■ Brief ■
How many lines in the records below contain the word "sangrado"? Reply with that number only.

■ Supplied material ■
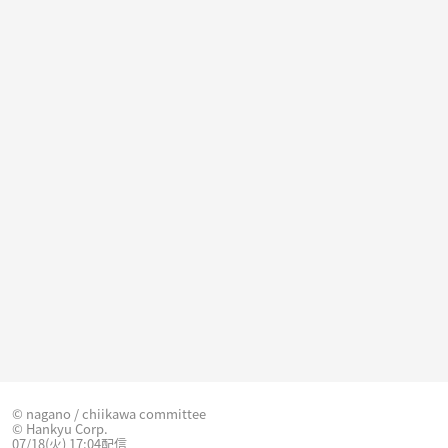
© nagano / chiikawa committee
© Hankyu Corp.
07/18(火) 17:04配信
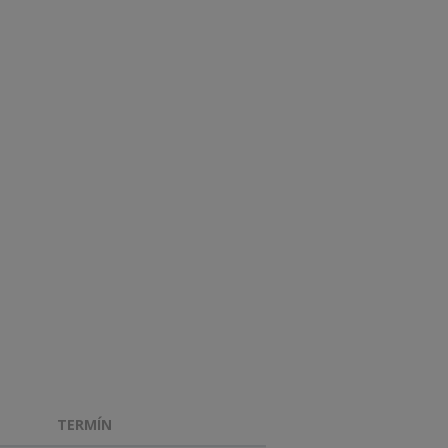
TERMÍN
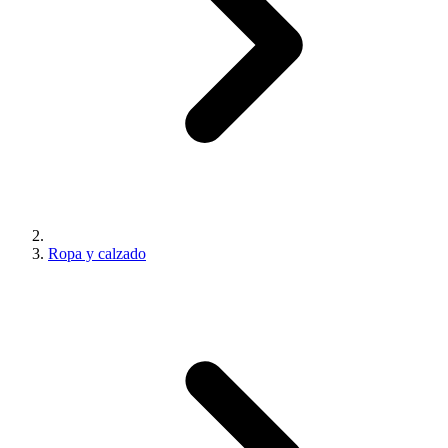
Ropa y calzado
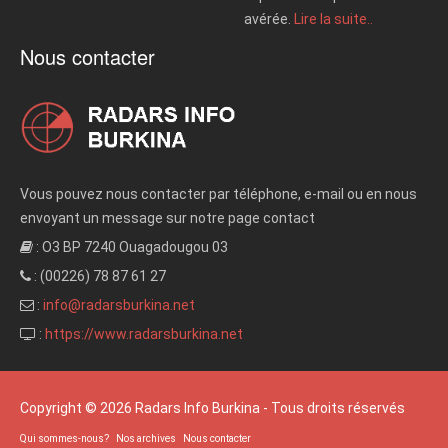
avérée.
Lire la suite..
Nous contacter
Vous pouvez nous contacter par téléphone, e-mail ou en nous
envoyant un message sur notre page contact
: O3 BP 7240 Ouagadougou 03
: (00226) 78 87 61 27
:
info@radarsburkina.net
:
https://www.radarsburkina.net
Copyright © 2026 Radars Info Burkina - Tous droits réservés
Qui sommes-nous?
Nos archives
Nous contacter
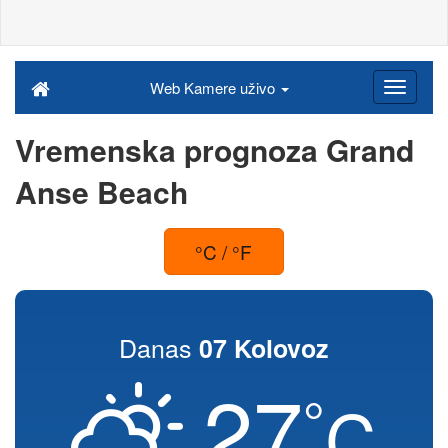
Web Kamere uživo
Vremenska prognoza Grand
Anse Beach
°C / °F
Danas
07 Kolovoz
27
°
C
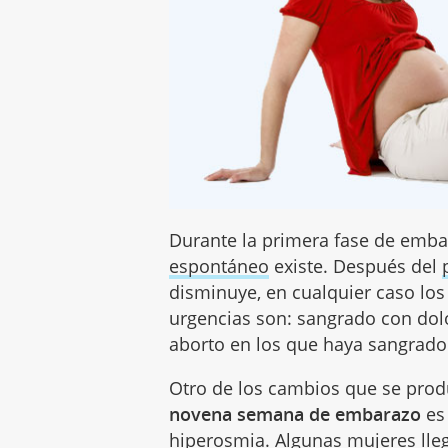
Durante la primera fase de emb
espontáneo
existe. Después del
disminuye, en cualquier caso los
urgencias son: sangrado con dol
aborto en los que haya sangrado
Otro de los cambios que se prod
novena semana de embarazo
es
hiperosmia
. Algunas mujeres lle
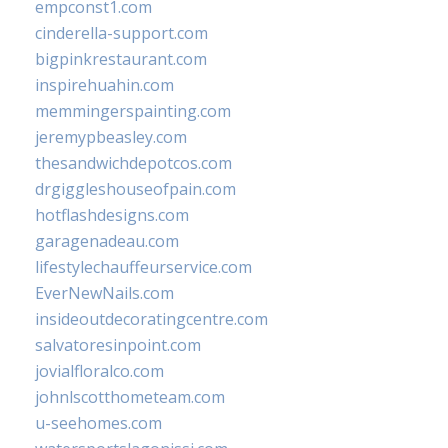
empconst1.com
cinderella-support.com
bigpinkrestaurant.com
inspirehuahin.com
memmingerspainting.com
jeremypbeasley.com
thesandwichdepotcos.com
drgiggleshouseofpain.com
hotflashdesigns.com
garagenadeau.com
lifestylechauffeurservice.com
EverNewNails.com
insideoutdecoratingcentre.com
salvatoresinpoint.com
jovialfloralco.com
johnlscotthometeam.com
u-seehomes.com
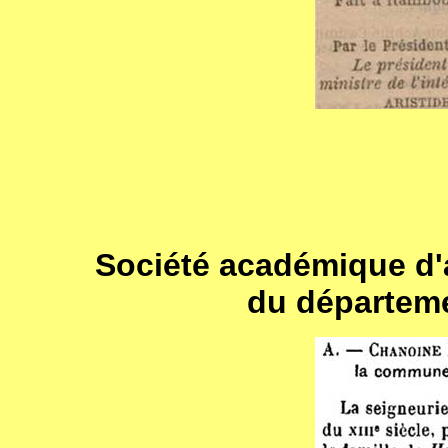
Société académique d'a
du départeme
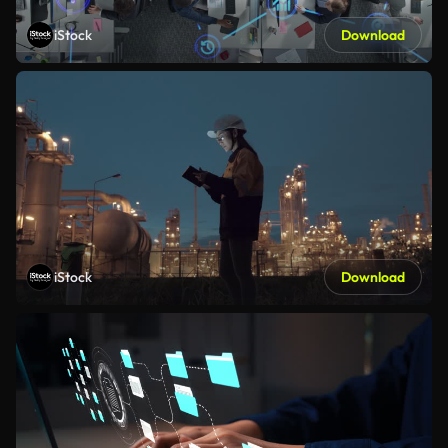
iStock
Download
iStock
Download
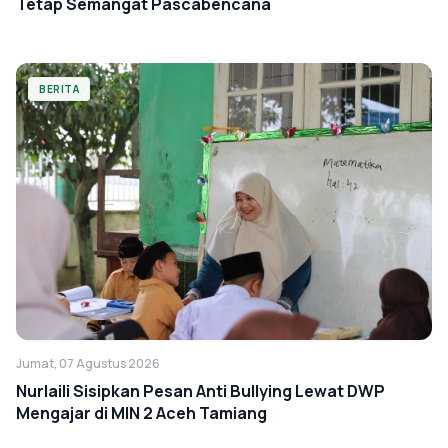
Tetap Semangat Pascabencana
BERITA
Jumat, 07 Agustus 2026
Nurlaili Sisipkan Pesan Anti Bullying Lewat DWP
Mengajar di MIN 2 Aceh Tamiang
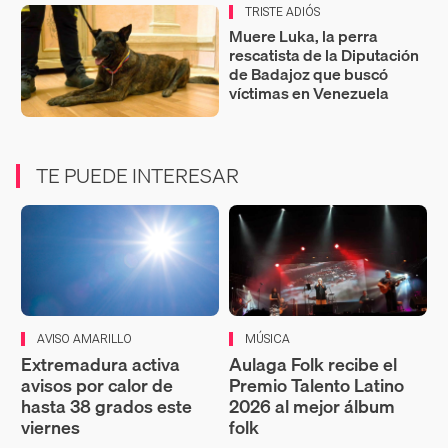
TRISTE ADIÓS
Muere Luka, la perra
rescatista de la Diputación
de Badajoz que buscó
víctimas en Venezuela
TE PUEDE INTERESAR
AVISO AMARILLO
MÚSICA
Extremadura activa
Aulaga Folk recibe el
avisos por calor de
Premio Talento Latino
hasta 38 grados este
2026 al mejor álbum
viernes
folk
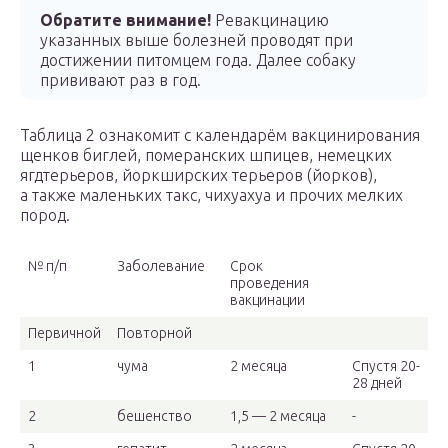
Обратите внимание!
Ревакцинацию
указанных выше болезней проводят при
достижении питомцем года. Далее собаку
прививают раз в год.
Таблица 2 ознакомит с календарём вакцинирования
щенков биглей, померанских шпицев, немецких
ягдтерьеров, йоркширских терьеров (йорков),
а также маленьких такс, чихуахуа и прочих мелких
пород.
№ п/п
Заболевание
Срок
проведения
вакцинации
Первичной
Повторной
1
чума
2 месяца
Спустя 20-
28 дней
2
бешенство
1,5 — 2 месяца
-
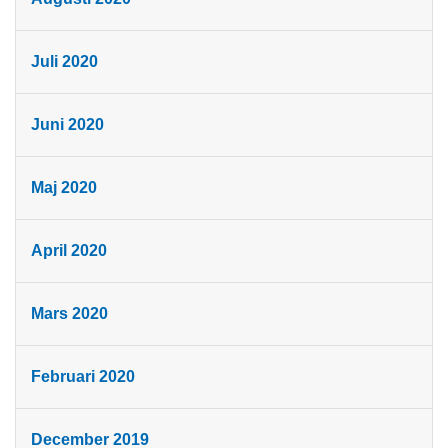
Juli 2020
Juni 2020
Maj 2020
April 2020
Mars 2020
Februari 2020
December 2019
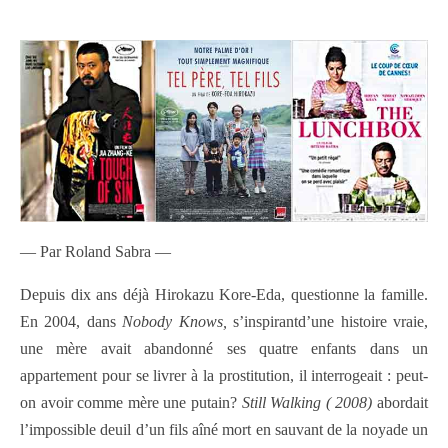
— Par Roland Sabra —
Depuis dix ans déjà Hirokazu Kore-Eda, questionne la famille.
En 2004, dans
Nobody Knows,
s’inspirant
d’une histoire vraie,
une mère avait abandonné ses quatre enfants dans un
appartement pour se livrer à la prostitution, il interrogeait : peut-
on avoir comme mère une putain?
Still Walking ( 2008)
abordait
l’impossible deuil d’un fils aîné mort en sauvant de la noyade un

■ Reply to the exercise ■
2